I hadn't gone very far when I felt the blood running down my shin. I looked down, but in the dark, I couldn't see anything. It didn't feel like I was cut badly. There was not a river of black flowing down into my sock, and I was still a couple of miles from home. I figured there was no use stopping unless I was going to go knock on a door and ask for help. I wasn't about to present one of my neighbors with a big, sweaty, bleeding visitor after dark unless there was bone sticking out. So, I moved along.
When I left the house, Mrs P had mentioned how handsome I looked in my running togs. That made me feel pretty good. When I returned, she gasped and went right into nurse mode, counting my wounds, sending me to the shower, and insisting that I slather myself with triple antibiotic ointment, our family's particular cure-all. My knee was skinned pretty well, but it had stopped bleeding. My palms were cut up a little from the fall, and the elbow had little more than a bad rug burn. Of course, a nasty bruise had already started on my right shoulder. I'll spare you the photos unless it turns really dramatic.
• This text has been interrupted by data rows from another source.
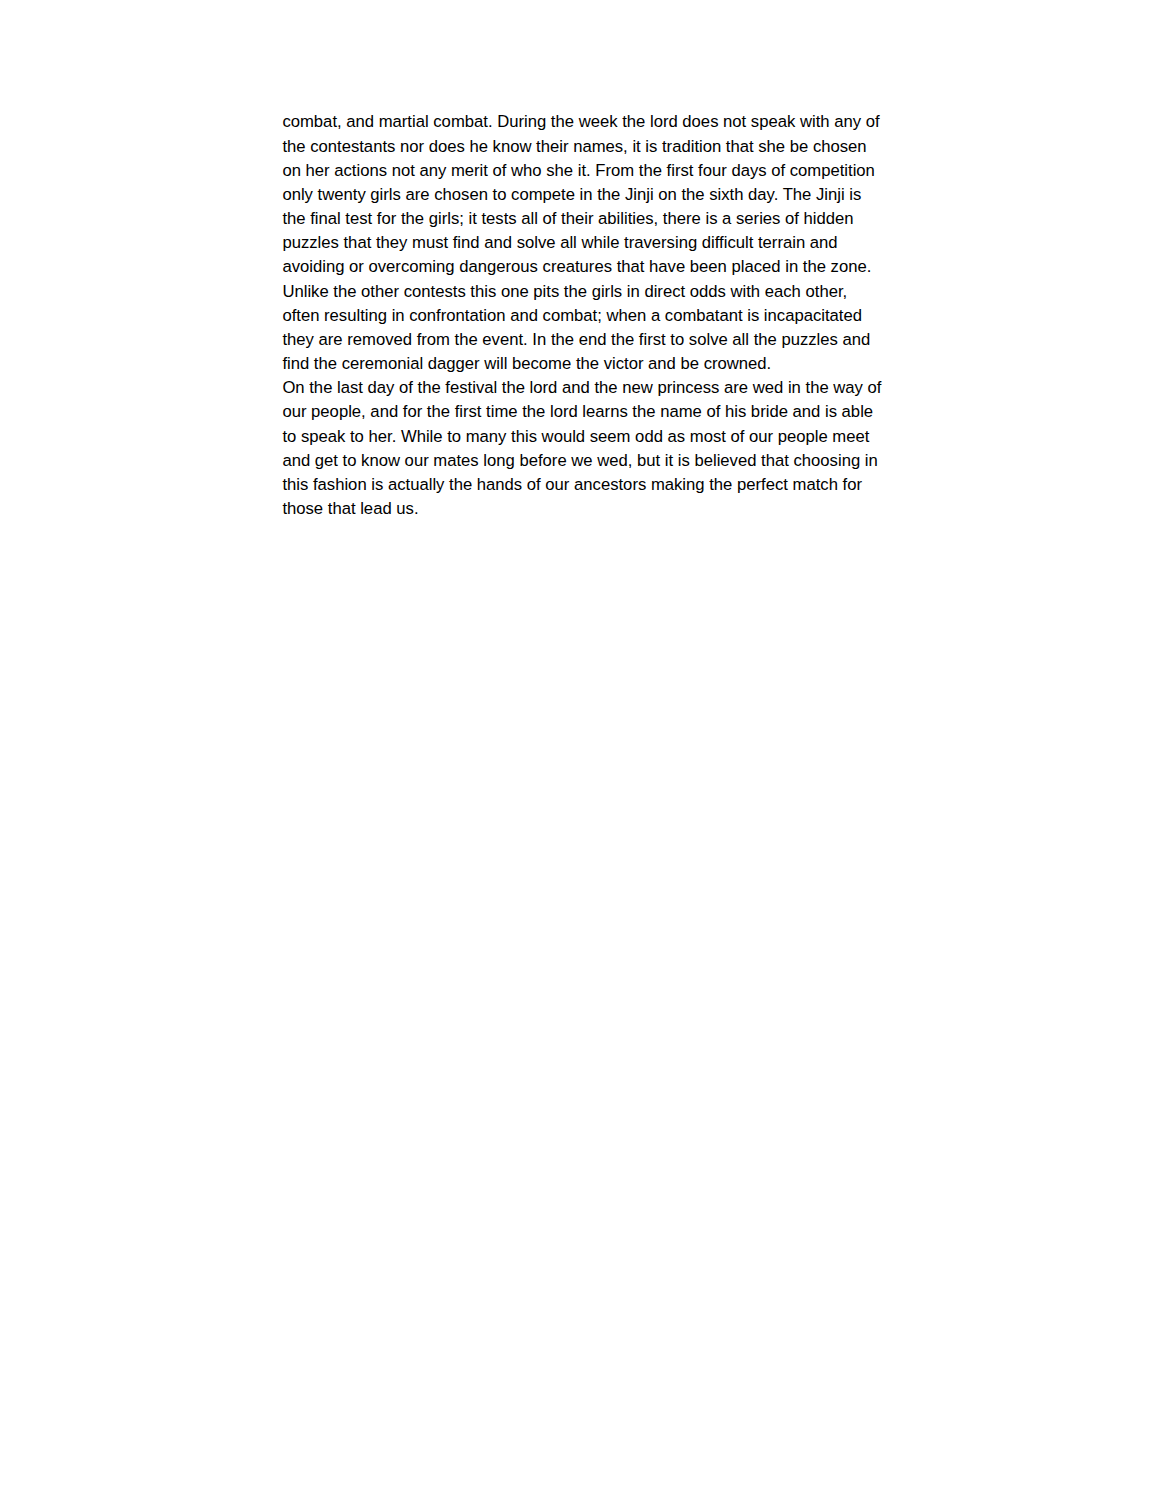combat, and martial combat. During the week the lord does not speak with any of the contestants nor does he know their names, it is tradition that she be chosen on her actions not any merit of who she it. From the first four days of competition only twenty girls are chosen to compete in the Jinji on the sixth day. The Jinji is the final test for the girls; it tests all of their abilities, there is a series of hidden puzzles that they must find and solve all while traversing difficult terrain and avoiding or overcoming dangerous creatures that have been placed in the zone. Unlike the other contests this one pits the girls in direct odds with each other, often resulting in confrontation and combat; when a combatant is incapacitated they are removed from the event. In the end the first to solve all the puzzles and find the ceremonial dagger will become the victor and be crowned.
On the last day of the festival the lord and the new princess are wed in the way of our people, and for the first time the lord learns the name of his bride and is able to speak to her. While to many this would seem odd as most of our people meet and get to know our mates long before we wed, but it is believed that choosing in this fashion is actually the hands of our ancestors making the perfect match for those that lead us.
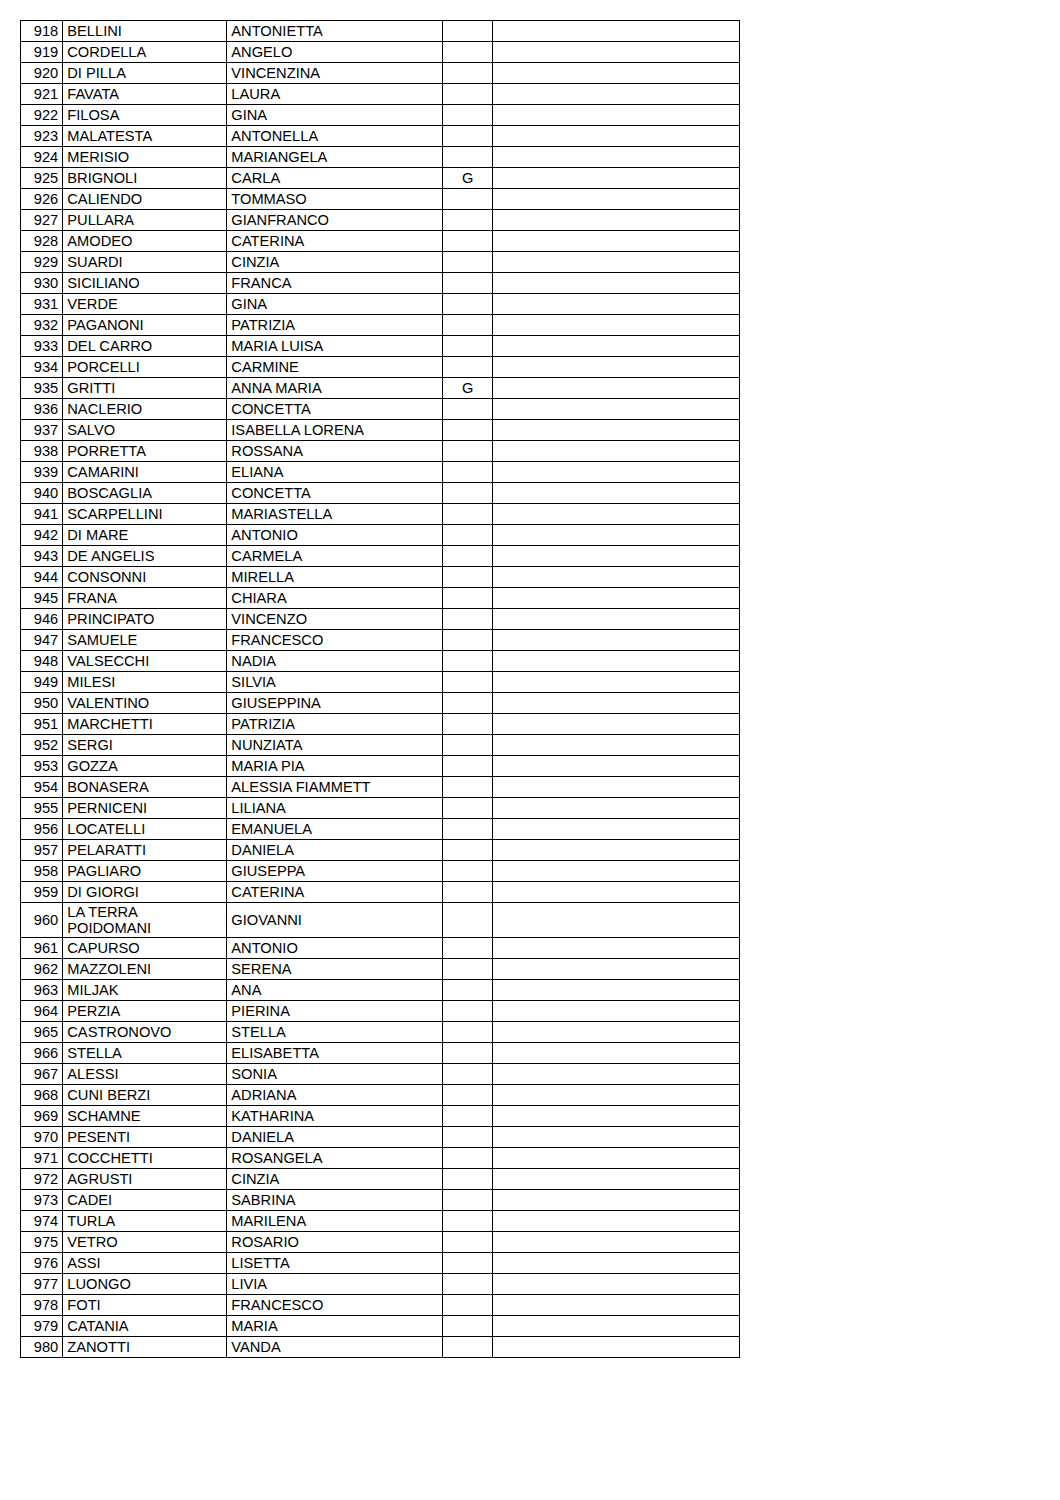| 918 | BELLINI | ANTONIETTA | | |
| 919 | CORDELLA | ANGELO | | |
| 920 | DI PILLA | VINCENZINA | | |
| 921 | FAVATA | LAURA | | |
| 922 | FILOSA | GINA | | |
| 923 | MALATESTA | ANTONELLA | | |
| 924 | MERISIO | MARIANGELA | | |
| 925 | BRIGNOLI | CARLA | G | |
| 926 | CALIENDO | TOMMASO | | |
| 927 | PULLARA | GIANFRANCO | | |
| 928 | AMODEO | CATERINA | | |
| 929 | SUARDI | CINZIA | | |
| 930 | SICILIANO | FRANCA | | |
| 931 | VERDE | GINA | | |
| 932 | PAGANONI | PATRIZIA | | |
| 933 | DEL CARRO | MARIA LUISA | | |
| 934 | PORCELLI | CARMINE | | |
| 935 | GRITTI | ANNA MARIA | G | |
| 936 | NACLERIO | CONCETTA | | |
| 937 | SALVO | ISABELLA LORENA | | |
| 938 | PORRETTA | ROSSANA | | |
| 939 | CAMARINI | ELIANA | | |
| 940 | BOSCAGLIA | CONCETTA | | |
| 941 | SCARPELLINI | MARIASTELLA | | |
| 942 | DI MARE | ANTONIO | | |
| 943 | DE ANGELIS | CARMELA | | |
| 944 | CONSONNI | MIRELLA | | |
| 945 | FRANA | CHIARA | | |
| 946 | PRINCIPATO | VINCENZO | | |
| 947 | SAMUELE | FRANCESCO | | |
| 948 | VALSECCHI | NADIA | | |
| 949 | MILESI | SILVIA | | |
| 950 | VALENTINO | GIUSEPPINA | | |
| 951 | MARCHETTI | PATRIZIA | | |
| 952 | SERGI | NUNZIATA | | |
| 953 | GOZZA | MARIA PIA | | |
| 954 | BONASERA | ALESSIA FIAMMETT | | |
| 955 | PERNICENI | LILIANA | | |
| 956 | LOCATELLI | EMANUELA | | |
| 957 | PELARATTI | DANIELA | | |
| 958 | PAGLIARO | GIUSEPPA | | |
| 959 | DI GIORGI | CATERINA | | |
| 960 | LA TERRA POIDOMANI | GIOVANNI | | |
| 961 | CAPURSO | ANTONIO | | |
| 962 | MAZZOLENI | SERENA | | |
| 963 | MILJAK | ANA | | |
| 964 | PERZIA | PIERINA | | |
| 965 | CASTRONOVO | STELLA | | |
| 966 | STELLA | ELISABETTA | | |
| 967 | ALESSI | SONIA | | |
| 968 | CUNI BERZI | ADRIANA | | |
| 969 | SCHAMNE | KATHARINA | | |
| 970 | PESENTI | DANIELA | | |
| 971 | COCCHETTI | ROSANGELA | | |
| 972 | AGRUSTI | CINZIA | | |
| 973 | CADEI | SABRINA | | |
| 974 | TURLA | MARILENA | | |
| 975 | VETRO | ROSARIO | | |
| 976 | ASSI | LISETTA | | |
| 977 | LUONGO | LIVIA | | |
| 978 | FOTI | FRANCESCO | | |
| 979 | CATANIA | MARIA | | |
| 980 | ZANOTTI | VANDA | | |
So it turns out that one of the shortcomings of running at night is that you don't see low obstacles in the shadows at your feet. Another is that all those endorphins rushing through you at 10:00 make going to sleep a pretty unlikely possibility. It was 1:00 before I put my book down and headed off to bed. I think I'm going to try to avoid evening jogs. At least until I have more reflective clothing. You feel pretty invisible crossing the road at 9:30 at night.
Still, it was good to clear my head. It had been a full weekend at the hospital. You think about a lot of things when someone you love is dying. Good stories. Hard times. Tender moments. Jokes and laughter shared. It isn't all painful, but somehow, it always hurts. The family is grieving. We hurt with him every time he reaches for the button that releases morphine into his IV. But even though he is in pain, Brother is facing his long good-bye with faith, courage, and dignity. Even from his hospital bed, the preacher is still preaching. He taught me a lot this weekend. I was glad to have the chance to run a few miles while I took it all in.
I don't know if cancer is part of God's plan. It doesn't seem like something a Dad would give his children. But I do know that God can make love grow, even among the suffering of a family facing death together. Cancer destroys. God creates. Brother has been a preacher for a long time. It wasn't always easy. Even in a little country church, politics can poison a community and drive folks away. After a long search, Brother found a church he and his family could call home. When he started getting sick, he asked his son to take over when he could no longer be their shepherd. It wasn't an easy decision, but after much prayer and I'm sure many tears, the son agreed to step into his father's pulpit. We all worshipped together on Sunday morning, before going to the hospital for what we feared would be one last visit. Just before Mrs P and I left for home, our nephew leaned over his father's hospital bed and told him about a friend who had been saved at church that morning. Brother burst into tears. After a long moment, he smiled and sobbed, "It's all going to be worth it." I knew he was talking about much more than cancer.